Small and medium-scale enterprises who use natural gas from independent wells in the Krishna-Godavari Basin area are a worried lot due to supply concerns.

They want the pipeline link to be completed and their contracts renewed to ensure better gas supplies.

A 42-km pipeline, which would prove to be a lifeline for 20-30 odd companies engaged in the manufacture of ceramic tiles, tableware, steel pencil ingots and cold storage chains, has been completed except for a 400-metre stretch that needs to be linked up but has been pending for more than 18 months.

The Krishna-Godavari Basin Isolated Wells Consumers' Association (KGIWCA), which held a broad-based meeting of all the consumers of gas supplied from the KG Basin isolated fields, has requested the Ministry of Petroleum and Natural Gas, the State Government, and the main suppliers, ONGC and GAIL, to ensure that they get adequate gas to keep their companies going.

These isolated gas fields are located in Lingla-Kaikalur, Malleswaram, Antarvedi, Penugonda in Krishna, East and West Godavari districts. The gas produced from these isolated gas fields is mostly associated gas, an offshoot of oil producing wells. It is a source of additional revenue to the producer, who gets to monetise the gas.
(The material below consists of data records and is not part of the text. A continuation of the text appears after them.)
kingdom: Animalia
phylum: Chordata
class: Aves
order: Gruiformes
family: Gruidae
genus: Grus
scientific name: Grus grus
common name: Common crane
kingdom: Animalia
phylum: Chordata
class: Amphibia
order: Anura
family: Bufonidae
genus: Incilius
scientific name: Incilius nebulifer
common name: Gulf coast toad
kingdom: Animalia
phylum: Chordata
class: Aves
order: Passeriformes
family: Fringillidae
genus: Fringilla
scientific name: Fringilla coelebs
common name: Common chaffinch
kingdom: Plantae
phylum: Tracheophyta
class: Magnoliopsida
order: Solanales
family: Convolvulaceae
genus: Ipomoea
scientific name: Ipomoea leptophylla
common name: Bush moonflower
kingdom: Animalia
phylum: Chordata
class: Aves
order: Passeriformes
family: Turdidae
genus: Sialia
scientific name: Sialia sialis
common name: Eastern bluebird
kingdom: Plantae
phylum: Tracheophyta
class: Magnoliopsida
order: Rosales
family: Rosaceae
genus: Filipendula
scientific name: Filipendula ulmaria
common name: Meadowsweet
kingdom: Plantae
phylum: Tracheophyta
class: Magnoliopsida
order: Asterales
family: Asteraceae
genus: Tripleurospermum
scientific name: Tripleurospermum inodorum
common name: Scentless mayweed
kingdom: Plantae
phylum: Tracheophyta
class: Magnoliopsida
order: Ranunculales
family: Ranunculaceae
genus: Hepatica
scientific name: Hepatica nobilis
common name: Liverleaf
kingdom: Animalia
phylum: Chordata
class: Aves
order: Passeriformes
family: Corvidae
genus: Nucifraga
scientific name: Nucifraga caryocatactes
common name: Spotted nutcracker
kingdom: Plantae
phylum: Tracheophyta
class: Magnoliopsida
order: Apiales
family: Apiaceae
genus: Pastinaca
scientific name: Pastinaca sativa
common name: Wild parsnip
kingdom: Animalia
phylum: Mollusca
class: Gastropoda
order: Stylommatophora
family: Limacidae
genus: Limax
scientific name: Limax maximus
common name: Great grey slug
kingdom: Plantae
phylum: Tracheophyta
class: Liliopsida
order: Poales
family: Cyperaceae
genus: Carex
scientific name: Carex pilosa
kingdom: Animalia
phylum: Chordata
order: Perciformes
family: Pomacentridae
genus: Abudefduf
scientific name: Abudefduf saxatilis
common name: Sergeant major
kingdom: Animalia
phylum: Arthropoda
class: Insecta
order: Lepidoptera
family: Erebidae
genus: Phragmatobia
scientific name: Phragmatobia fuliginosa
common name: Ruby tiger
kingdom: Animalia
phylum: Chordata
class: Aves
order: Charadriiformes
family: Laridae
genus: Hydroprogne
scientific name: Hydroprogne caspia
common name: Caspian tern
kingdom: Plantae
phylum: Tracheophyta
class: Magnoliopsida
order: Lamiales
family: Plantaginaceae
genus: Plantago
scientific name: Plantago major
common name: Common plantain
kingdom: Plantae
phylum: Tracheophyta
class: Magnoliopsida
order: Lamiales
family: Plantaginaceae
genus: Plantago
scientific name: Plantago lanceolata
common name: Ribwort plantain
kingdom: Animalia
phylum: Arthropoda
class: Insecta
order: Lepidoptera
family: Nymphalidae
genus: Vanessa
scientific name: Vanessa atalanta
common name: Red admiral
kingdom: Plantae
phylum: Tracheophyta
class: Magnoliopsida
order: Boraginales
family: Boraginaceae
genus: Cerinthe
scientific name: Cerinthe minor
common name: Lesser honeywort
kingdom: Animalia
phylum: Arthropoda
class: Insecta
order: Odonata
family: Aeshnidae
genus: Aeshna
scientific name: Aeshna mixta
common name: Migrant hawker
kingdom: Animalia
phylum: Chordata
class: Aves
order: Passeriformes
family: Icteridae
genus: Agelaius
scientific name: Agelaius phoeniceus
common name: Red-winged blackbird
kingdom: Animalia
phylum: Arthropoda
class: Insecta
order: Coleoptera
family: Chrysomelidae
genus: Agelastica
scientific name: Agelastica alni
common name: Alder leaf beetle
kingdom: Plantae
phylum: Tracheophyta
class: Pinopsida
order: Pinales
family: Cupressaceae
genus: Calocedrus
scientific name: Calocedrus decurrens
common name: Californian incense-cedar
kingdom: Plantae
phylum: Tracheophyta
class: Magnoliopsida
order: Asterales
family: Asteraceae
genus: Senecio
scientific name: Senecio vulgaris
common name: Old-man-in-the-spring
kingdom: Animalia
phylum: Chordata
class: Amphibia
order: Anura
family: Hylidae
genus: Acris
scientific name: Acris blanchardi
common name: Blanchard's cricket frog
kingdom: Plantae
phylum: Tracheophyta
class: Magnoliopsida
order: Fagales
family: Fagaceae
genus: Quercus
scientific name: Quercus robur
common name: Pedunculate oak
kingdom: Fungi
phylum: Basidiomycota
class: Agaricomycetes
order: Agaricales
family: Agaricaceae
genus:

“More than Rs 2,200 crore has been invested in these companies, which employ about 15,000 people. There is need to ensure steady supplies to these companies to keep their businesses going. These SMEs come under priority sector gas allocation just as fertiliser plants. It is crucial to revive the contracts. Use of any other gas makes these companies financially unviable,” Sharath Joseph Gummadi, Vice-President, Sentini Ceramics, told BusinessLine .

Explaining the fuel supply arrangements which these companies enter into with ONGC and GAIL, he said these contracts range from two years to five years and are revived based on the availability of gas. The supply of gas ensures these companies are bankable. Use of any other gas makes them financially unviable for most companies, he explained.

Most of these industries are categorised as small consumers by the Union Ministry, with gas allocation of 50,000 scmd. The total gas allocation to these industries is about 3,30,000 scmd, which is small from the overall gas supplies perspective, but crucial for the survival of these companies.

Therefore, the association has made a fervent appeal to ensure fuel supplies to these units, which play a major role in bringing about socio–economic development in their region.

Gas supply to Steel Exchange India and Vijai Bhavani Power has been stopped and new contracts are underway. Both these units are faced with tough times. Ever since the pipeline blowout in East Godavari, ONGC is flaring up 70,000 scmd. Before the blowout, it was pumping the gas into the grid, the association said.